(Texto publicado no jornal voltado para a comunidade nikkei no qual colaboro)
Um dos programas que mais gosto de assistir na NHK é o “Chiisana Tabi”, algo como “Pequenas viagens”, cada episódio de cerca de trinta minutos se passa em um ponto diferente no arquipélago japonês e a idéia é acentuar um caráter típico do lugar. Geralmente são vilarejos pequenos com poucos habitantes, um bairro conhecido por alguma característica particular ou mesmo uma única rua.
A reportagem mostra imagens bonitas e acompanha o dia-a-dia de algumas pessoas que vivem por ali: aquele senhor que se lembra de como o bairro era há cinquenta anos atrás, o garoto que vai deixar seu vilarejo para ir estudar na cidade ou a mulher que perdeu o marido e lembra-se dele ao olhar para os pés de cerejeira de sua rua.
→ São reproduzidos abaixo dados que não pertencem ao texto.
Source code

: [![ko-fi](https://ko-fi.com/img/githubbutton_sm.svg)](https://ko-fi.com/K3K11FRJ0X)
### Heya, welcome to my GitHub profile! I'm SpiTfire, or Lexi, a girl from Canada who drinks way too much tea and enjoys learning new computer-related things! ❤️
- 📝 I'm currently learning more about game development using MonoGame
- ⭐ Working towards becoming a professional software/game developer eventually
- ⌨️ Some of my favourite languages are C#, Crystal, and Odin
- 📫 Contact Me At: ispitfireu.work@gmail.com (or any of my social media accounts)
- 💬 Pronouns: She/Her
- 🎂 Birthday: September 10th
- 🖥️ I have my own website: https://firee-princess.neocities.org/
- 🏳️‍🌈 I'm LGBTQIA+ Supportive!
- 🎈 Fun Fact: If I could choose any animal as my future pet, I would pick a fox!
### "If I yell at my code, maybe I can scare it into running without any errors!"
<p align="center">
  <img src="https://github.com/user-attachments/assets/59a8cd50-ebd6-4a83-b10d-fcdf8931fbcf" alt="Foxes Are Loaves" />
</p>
São histórias tocantes, humanas. Cresci com a idéia de que os japoneses não mostram seus sentimentos, não choram em público, mas, ou as coisas mudaram, ou estive enganada por muito tempo, pois sempre vejo velhinhos ficarem com olhos marejados enquanto contam as histórias do passado e lembram com carinho dos sacrifícios que seus pais fizeram para criá-los, ou quando falam sobre filhos que perderam ao longo da vida.
Claro que há um outro lado do Japão, aquele mais cinza, no qual os idosos vivem sozinhos e abandonados pela família, muitos jovens não vêem perspectivas para o futuro, enquanto outros dedicam-se a um consumismo desenfreado. O programa, no entanto, procura enfatizar os valores da comunidade, o calor dos relacionamentos, as pequenas coisas que , apesar de insignificantes, dão um quê de especial ao cotidiano.
Sempre que um episódio termina, deixa um sentimento gostoso e a vontade de conhecer o lugar mostrado. Mesmo que a realidade geral não seja aquela, não deixa de ser um bom programa.